Мне казалось уже, что дело приняло неожиданно безнадежный оборот. Но когда я, повертев несколько минут шапку в руках и кашлянув раза два, слегка поклонился его узенькому затылку и оранжевой лысине, торчавшей большим апельсином над спинкой кресла, и собрался уходить, чёрт небрежным жестом повернулся ко мне и, глядя куда–то в угол брюзгливо проговорил:
«Останьтесь… присядьте». Я немедленно вернулся и сел на стул возле стола, так что мне стала видна его песья мордочка и кошачьи глаза под золотыми очками.

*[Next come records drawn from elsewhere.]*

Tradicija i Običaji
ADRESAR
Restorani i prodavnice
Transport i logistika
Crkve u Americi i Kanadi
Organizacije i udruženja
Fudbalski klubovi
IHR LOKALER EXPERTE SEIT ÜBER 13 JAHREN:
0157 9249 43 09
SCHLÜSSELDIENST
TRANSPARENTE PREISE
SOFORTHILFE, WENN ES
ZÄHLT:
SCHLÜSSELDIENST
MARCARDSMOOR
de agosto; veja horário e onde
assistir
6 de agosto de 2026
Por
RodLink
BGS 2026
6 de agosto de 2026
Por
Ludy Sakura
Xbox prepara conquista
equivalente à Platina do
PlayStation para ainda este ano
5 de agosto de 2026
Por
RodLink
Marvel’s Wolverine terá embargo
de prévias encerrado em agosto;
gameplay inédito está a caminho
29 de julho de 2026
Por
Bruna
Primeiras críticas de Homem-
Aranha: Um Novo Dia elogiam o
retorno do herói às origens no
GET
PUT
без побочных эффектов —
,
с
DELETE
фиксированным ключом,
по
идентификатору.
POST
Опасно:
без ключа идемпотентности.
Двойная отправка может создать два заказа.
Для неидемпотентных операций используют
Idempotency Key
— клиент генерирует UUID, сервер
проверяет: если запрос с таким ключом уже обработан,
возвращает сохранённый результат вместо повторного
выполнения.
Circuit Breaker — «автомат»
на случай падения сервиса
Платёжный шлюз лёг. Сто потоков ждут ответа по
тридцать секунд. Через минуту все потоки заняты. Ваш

С минуту он раздумчиво пускал кольца дыма. Потом посмотрел на меня строго и внушительно и проговорил раздельно:
«Не хорошо, молодой человек, не хорошо!… Зарубите себе на носу, что я еще не вычеркнут из числа живых сил. Конечно: экономические силы… эволюция хозяйственных форм… всё это, весь этот слепой бездушный механизм имеет место. Кто станет спорить? — Я сам, до некоторой степени, экономический материалист. Пределы моей компетенции, моей досягаемости (чёрт кисло улыбнулся) — ограничены. Классы действительно движутся закономерно развертывающимися, диалектически развивающимися противоречиями. Однако же зарубите себе на носу, что в обществе имеются еще и так называемые межклассовые или надклассовые элементы. Так называются они по вашей терминологии, у нас же, демонов, употребляется на этот предмет термин: чёртовы куклы. Это так сказать пузыри, пустые пространства в общественном тесте, и в них мое влияние весьма значительно. Вот почему я не утерял всякого интереса к вашему освободительному движению. Мои милые куколки действуют в нём. Их кукольный театрик даже привлекает к себе внимание…

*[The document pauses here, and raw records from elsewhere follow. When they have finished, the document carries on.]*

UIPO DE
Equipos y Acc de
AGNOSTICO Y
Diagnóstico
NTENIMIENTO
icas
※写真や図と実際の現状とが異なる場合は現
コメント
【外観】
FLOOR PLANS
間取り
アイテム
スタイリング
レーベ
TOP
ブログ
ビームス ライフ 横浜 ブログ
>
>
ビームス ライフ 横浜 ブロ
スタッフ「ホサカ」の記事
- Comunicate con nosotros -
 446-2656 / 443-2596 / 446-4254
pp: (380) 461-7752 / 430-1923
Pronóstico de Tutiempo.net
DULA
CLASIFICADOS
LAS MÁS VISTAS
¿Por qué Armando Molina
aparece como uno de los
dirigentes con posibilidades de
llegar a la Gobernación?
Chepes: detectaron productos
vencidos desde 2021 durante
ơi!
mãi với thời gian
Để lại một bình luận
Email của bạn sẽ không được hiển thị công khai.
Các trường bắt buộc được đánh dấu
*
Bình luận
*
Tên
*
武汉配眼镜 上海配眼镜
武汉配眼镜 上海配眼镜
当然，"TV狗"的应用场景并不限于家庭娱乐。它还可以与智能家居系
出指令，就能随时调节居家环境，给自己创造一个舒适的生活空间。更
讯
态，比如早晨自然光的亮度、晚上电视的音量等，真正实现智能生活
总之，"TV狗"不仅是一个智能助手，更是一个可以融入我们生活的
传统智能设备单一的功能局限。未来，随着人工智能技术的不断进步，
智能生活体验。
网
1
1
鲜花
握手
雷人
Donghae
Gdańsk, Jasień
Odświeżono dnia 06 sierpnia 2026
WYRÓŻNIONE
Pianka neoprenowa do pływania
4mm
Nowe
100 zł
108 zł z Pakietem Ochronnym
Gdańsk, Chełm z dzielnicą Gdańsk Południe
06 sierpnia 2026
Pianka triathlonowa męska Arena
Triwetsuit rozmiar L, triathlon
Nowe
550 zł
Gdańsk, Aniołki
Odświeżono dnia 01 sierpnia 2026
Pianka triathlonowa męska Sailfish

Вы курите? Нет? Но может быть Вы хотите кофе? У нас сервируют превосходный кофе. Что? Вы боитесь, что я угощу Вас чашечкой расплавленного свинца? Ха, ха! Успокойтесь». Несколько повеселевший чёрт сделал какой–то пасс в воздухе и в руке его оказался поднос с двумя чашками дымящегося горячего кофе и графином с какой то влагой огненного цвета.

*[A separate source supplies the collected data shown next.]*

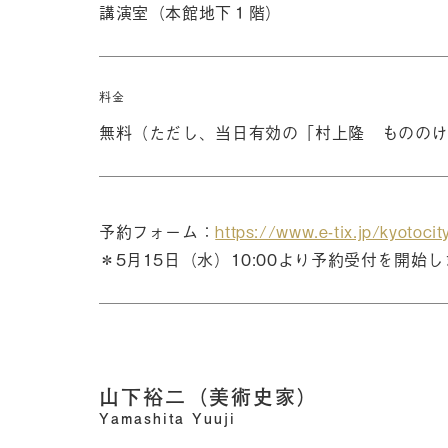
講演室（本館地下１階）
料金
無料（ただし、当日有効の「村上隆 もののけ
予約フォーム：
https://www.e-tix.jp/kyoto
＊5月15日（水）10:00より予約受付を開始
山下裕二（美術史家）
Yamashita Yuuji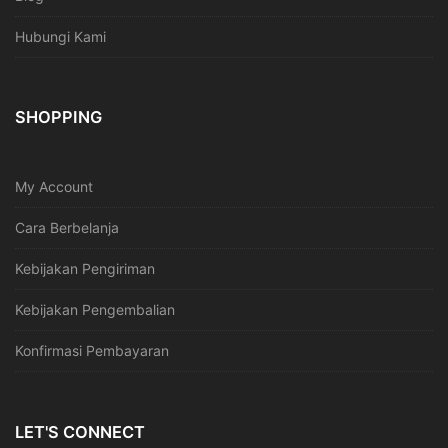
Hubungi Kami
SHOPPING
My Account
Cara Berbelanja
Kebijakan Pengiriman
Kebijakan Pengembalian
Konfirmasi Pembayaran
LET'S CONNECT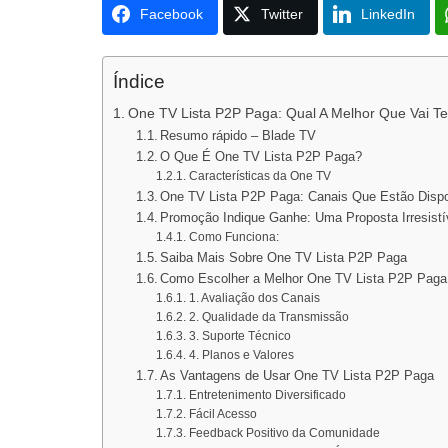
Facebook
Twitter
LinkedIn
Índice
One TV Lista P2P Paga: Qual A Melhor Que Vai Te
Resumo rápido – Blade TV
O Que É One TV Lista P2P Paga?
Características da One TV
One TV Lista P2P Paga: Canais Que Estão Disp
Promoção Indique Ganhe: Uma Proposta Irresistí
Como Funciona:
Saiba Mais Sobre One TV Lista P2P Paga
Como Escolher a Melhor One TV Lista P2P Paga
1. Avaliação dos Canais
2. Qualidade da Transmissão
3. Suporte Técnico
4. Planos e Valores
As Vantagens de Usar One TV Lista P2P Paga
Entretenimento Diversificado
Fácil Acesso
Feedback Positivo da Comunidade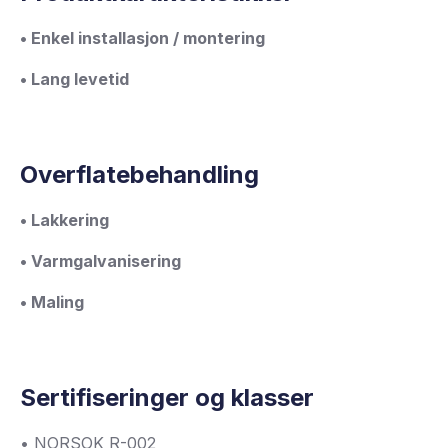
• Enkel installasjon / montering
• Lang levetid
Overflatebehandling
• Lakkering
• Varmgalvanisering
• Maling
Sertifiseringer og klasser
• NORSOK R-002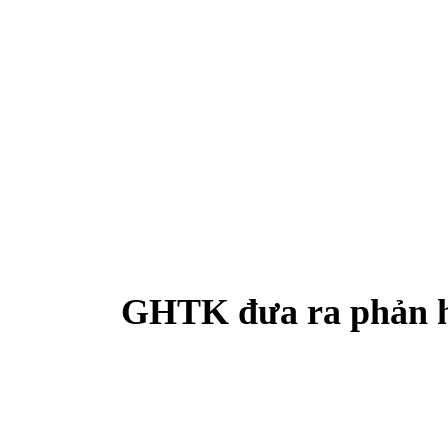
GHTK đưa ra phản h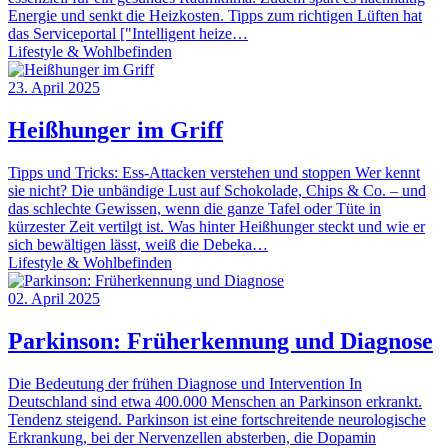
Energie und senkt die Heizkosten. Tipps zum richtigen Lüften hat
das Serviceportal ["Intelligent heize…
Lifestyle & Wohlbefinden
23. April 2025
Heißhunger im Griff
Tipps und Tricks: Ess-Attacken verstehen und stoppen Wer kennt
sie nicht? Die unbändige Lust auf Schokolade, Chips & Co. – und
das schlechte Gewissen, wenn die ganze Tafel oder Tüte in
kürzester Zeit vertilgt ist. Was hinter Heißhunger steckt und wie er
sich bewältigen lässt, weiß die Debeka…
Lifestyle & Wohlbefinden
02. April 2025
Parkinson: Früherkennung und Diagnose
Die Bedeutung der frühen Diagnose und Intervention In
Deutschland sind etwa 400.000 Menschen an Parkinson erkrankt.
Tendenz steigend. Parkinson ist eine fortschreitende neurologische
Erkrankung, bei der Nervenzellen absterben, die Dopamin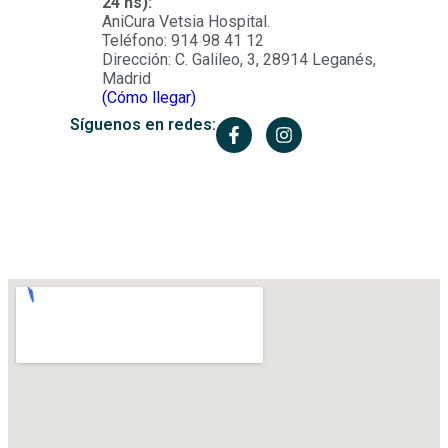
24 hs):
AniCura Vetsia Hospital.
Teléfono: 914 98 41 12
Dirección: C. Galileo, 3, 28914 Leganés,
Madrid
(Cómo llegar)
Síguenos en redes: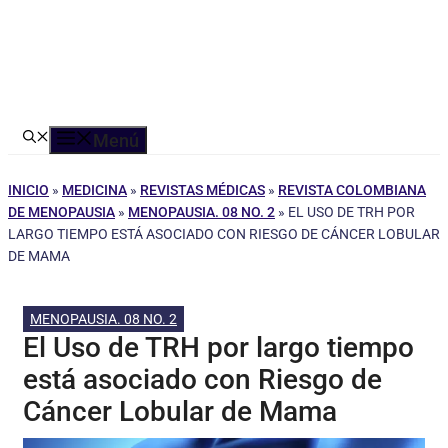
Menú
INICIO
»
MEDICINA
»
REVISTAS MÉDICAS
»
REVISTA COLOMBIANA
DE MENOPAUSIA
»
MENOPAUSIA. 08 NO. 2
»
EL USO DE TRH POR
LARGO TIEMPO ESTÁ ASOCIADO CON RIESGO DE CÁNCER LOBULAR
DE MAMA
MENOPAUSIA. 08 NO. 2
El Uso de TRH por largo tiempo
está asociado con Riesgo de
Cáncer Lobular de Mama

«Никаких ядов, сказал чёрт, подливая мне влаги в чашку: средний русский желудок в состоянии вынести. В настоящее время мы живем вполне культурной жизнью. У нас заведены все внешние формы человечески бюрократического быта».
Откинувшись в своем кресле и с наслаждением посасывая кофе своим заячьим ртом, чёрт продолжал: «Вам надо знать, какова наша позиция. Мы миримся с развитием культуры, с тем однако условием, чтобы оная покупалась ценою беспросветной власти тьмы над возможно более широкими слоями смердов. В этом отношении Россия удовлетворяет нас. Капитализм мы одобряем, потому что даже самые просвещенные представители буржуазии находятся под игом загадочных судеб рынка, стихии и конфликты которого они, иногда открыто, иногда в глубине сердца, отождествляют со мною, с так называемой нечистой силой, роком, судьбой–индейкой и тому подобными близкими мне существами. Да. Но допустите на минуту, юноша, что культура шагнула еще дальше, еще гораздо–гораздо дальше. Что просвещение разлилось в до сих пор всё еще суеверных низах. Что общественные стихии познаны и подчинены человеком, как это предсказывает мой самый сильный враг ваш Карл Маркс. Что же тогда? тогда меня сошлют в книжки для детей, и даже не для того, чтобы пугать их, а чтобы их забавлять. О юноша, юноша, что за мерзавцы эти люди, что за пакостная порода — ваш человеческий род. Даже и в старые годы, в демонические годы, пристукнешь бывало человека, приналяжешь на него — он и говорит о тебе с почтением, но изображает тебя с печатью гения на челе, с жгучими глазами, роковым и властным красавцем. Отвернешься от него — смотришь он уж намалевал тебя каким то полосатым шутом и хохочет над тобой, словно ты ему клоун… Ежели мы не сможем воспротивиться дальнейшему ходу событий в зловредном направлении — нас ждет гибель. Но я всегда был оппортунистом. В этом отношении я похож на английских министров. Если мне угрожает неприятная реформа — я стараюсь предупредить ее введением подобной же, но только в изгаженном и куцем виде.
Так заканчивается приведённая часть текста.